Месяц спустя я был в своей простой безликой квартире в Огайо, с телевизором без кабеля, почти пустым сервантом и единственным шкафом, наполненным тетрадями, – канун нового учебного года. Вспоминаю, как пробудился в тревоге, от которой, похоже, до конца не избавился, – ни на мгновение с тех пор, как в последний раз отъезжал от дома деда.
– Я убил его, – сказал я отцу, и он поглядел на меня безо всякого выражения. Я рассказал ему все – про цыгана, про Танцующего Человека, про Путь, про то, о чем я думал.
Мой отец не рассмеялся. Но и не прикоснулся ко мне.
– Это глупо, Сет, – все, что он сказал мне. Некоторое время я так и думал.
Но сегодня я думаю о Рабби Лёве и его големе, создании, которое он наделил подобием жизни. Создании, которое ходило, говорило, мыслило, видело, но не ощущало вкуса. Не ощущало чувств. Я думаю о моем отце, о том, каким он всегда был. Если я прав, то с ним, конечно, было сделано именно это. И я думаю о том, что я лишь выгляжу настоящим, даже для себя самого, когда сравниваю себя с живыми лицами моих учеников.
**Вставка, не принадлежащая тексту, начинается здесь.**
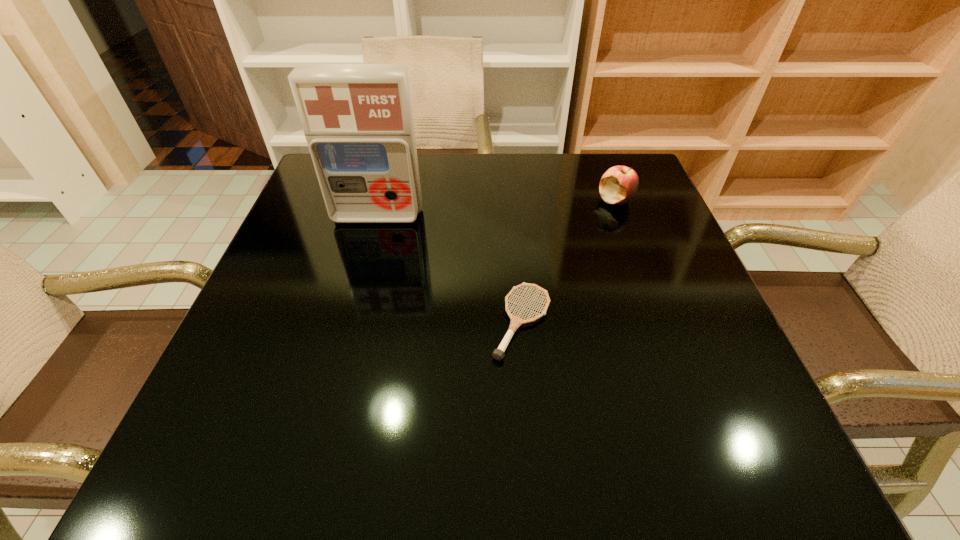
Locate an element on the screen. Image resolution: width=960 pixels, height=540 pixels. vacant area that lies between the leftmost object and the rightmost object is located at coordinates (496, 208).

Image resolution: width=960 pixels, height=540 pixels. I want to click on free spot between the nearest object and the rightmost object, so click(568, 261).

Locate an element on the screen. Image resolution: width=960 pixels, height=540 pixels. empty location between the tennis racket and the second tallest object is located at coordinates (568, 261).

This screenshot has height=540, width=960. Identify the location of free space that is in between the rightmost object and the leftmost object. (496, 208).

Locate an element on the screen. free spot between the shortest object and the leftmost object is located at coordinates (449, 269).

At what (x,y) coordinates should I click in order to perform the action: click on empty space that is in between the first-aid kit and the shortest object. Please return your answer as a coordinate pair (x, y). Looking at the image, I should click on (449, 269).

In order to click on free space between the shortest object and the first-aid kit in this screenshot , I will do `click(449, 269)`.

At what (x,y) coordinates should I click in order to perform the action: click on empty location between the first-aid kit and the apple. Please return your answer as a coordinate pair (x, y). Looking at the image, I should click on (496, 208).

The height and width of the screenshot is (540, 960). Find the location of `free space between the apple and the first-aid kit`. free space between the apple and the first-aid kit is located at coordinates (496, 208).

Find the location of a particular element. This screenshot has height=540, width=960. vacant space in between the rightmost object and the shortest object is located at coordinates (568, 261).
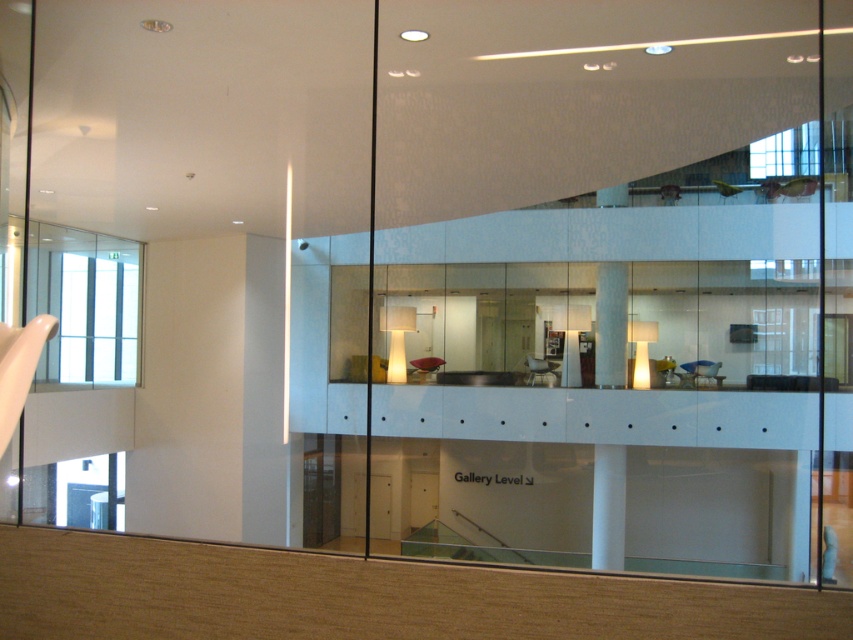
Question: Can you confirm if white glossy balustrade at center is smaller than white glossy pillar at center?

Choices:
 (A) yes
 (B) no

Answer: (A)

Question: Which of the following is the farthest from the observer?

Choices:
 (A) white glossy pillar at center
 (B) transparent glass at upper center
 (C) white glossy balustrade at center

Answer: (A)

Question: Which point is farther to the camera?

Choices:
 (A) transparent glass at upper center
 (B) white glossy pillar at center

Answer: (B)

Question: Does white glossy balustrade at center have a lesser width compared to white glossy pillar at center?

Choices:
 (A) yes
 (B) no

Answer: (A)

Question: Which object appears farthest from the camera in this image?

Choices:
 (A) transparent glass at upper center
 (B) white glossy balustrade at center
 (C) white glossy pillar at center

Answer: (C)

Question: Can you confirm if transparent glass at upper center is positioned to the right of white glossy pillar at center?

Choices:
 (A) no
 (B) yes

Answer: (A)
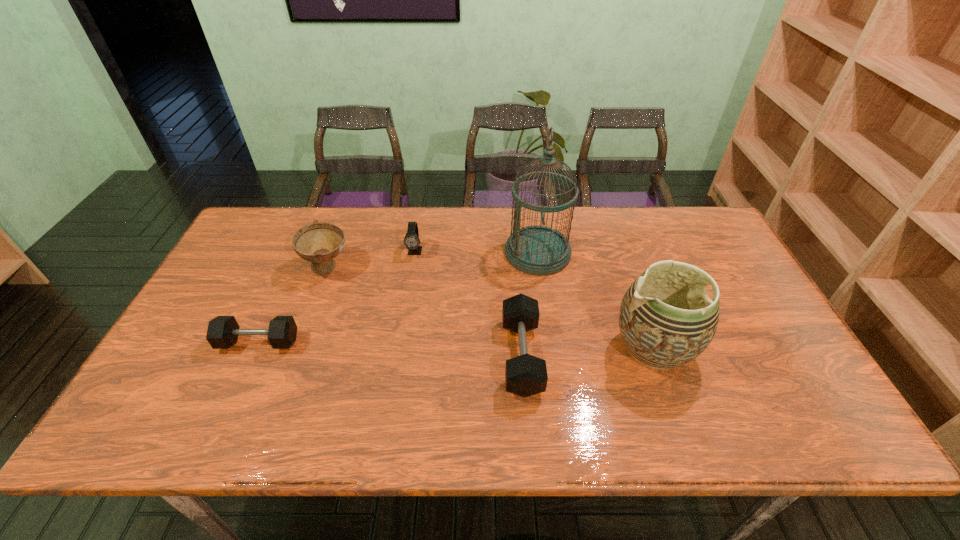
This screenshot has width=960, height=540. Identify the location of free location that satisfies the following two spatial constraints: 1. on the face of the pottery; 2. on the right side of the third object from left to right. coord(399,349).

The width and height of the screenshot is (960, 540). I want to click on free region that satisfies the following two spatial constraints: 1. on the face of the pottery; 2. on the right side of the third object from left to right, so click(399, 349).

You are a GUI agent. You are given a task and a screenshot of the screen. Output one action in this format:
    pyautogui.click(x=<x>, y=<y>)
    Task: Click on the free point that satisfies the following two spatial constraints: 1. on the back side of the rightmost object; 2. on the front-facing side of the tallest object
    This screenshot has width=960, height=540.
    Given the screenshot: What is the action you would take?
    pyautogui.click(x=620, y=253)

At what (x,y) coordinates should I click in order to perform the action: click on vacant region that satisfies the following two spatial constraints: 1. on the front side of the shorter dumbbell; 2. on the left side of the right dumbbell. Please return your answer as a coordinate pair (x, y). The image size is (960, 540). Looking at the image, I should click on (252, 356).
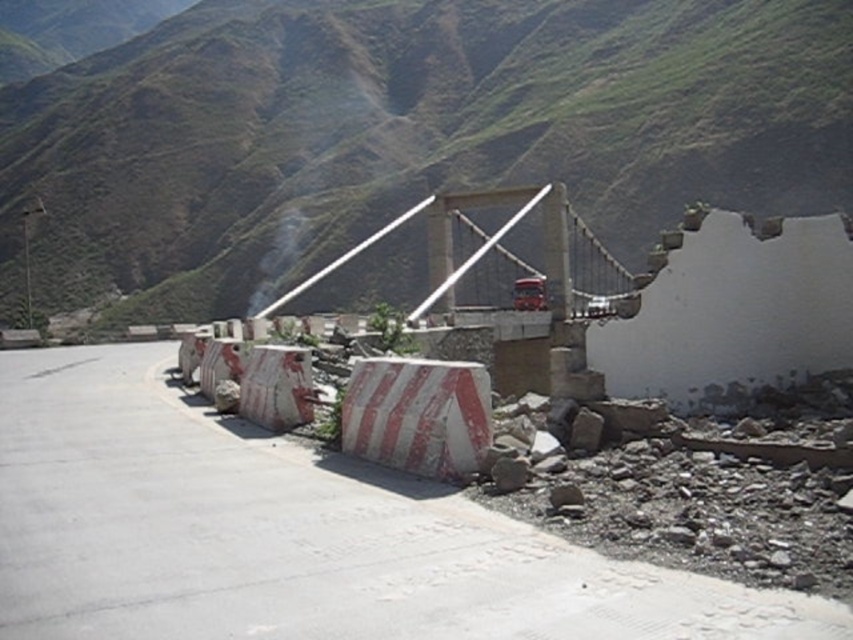
Question: Which object is farther from the camera taking this photo?

Choices:
 (A) white concrete barrier at center
 (B) gray rough rock at lower right

Answer: (B)

Question: Does green grassy mountain at upper center appear on the right side of gray rough rock at lower center?

Choices:
 (A) no
 (B) yes

Answer: (A)

Question: Can you confirm if white concrete barrier at center is positioned to the left of gray rough rock at lower right?

Choices:
 (A) yes
 (B) no

Answer: (A)

Question: Which object is positioned closest to the green grassy mountain at upper center?

Choices:
 (A) white concrete barrier at center
 (B) gray rough rock at lower center

Answer: (B)

Question: Can you confirm if green grassy mountain at upper center is thinner than gray rough rock at lower center?

Choices:
 (A) yes
 (B) no

Answer: (B)

Question: Among these objects, which one is farthest from the camera?

Choices:
 (A) white concrete barrier at center
 (B) green grassy mountain at upper center
 (C) gray rough rock at lower center

Answer: (B)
Возможно, понимаю я, в те последние дни между мной и дедом ничего не произошло. Все могло случиться за годы до моего рождения. Цыган предложил то, что предложил, и мой дед принял это, в результате став тем, кем он был. Должен был быть. Если это правда, то в моем отце и мне нет ничего исключительного. Естественное потомство. Мы просто унаследовали нашу суть и наши пределы, как и все земные создания.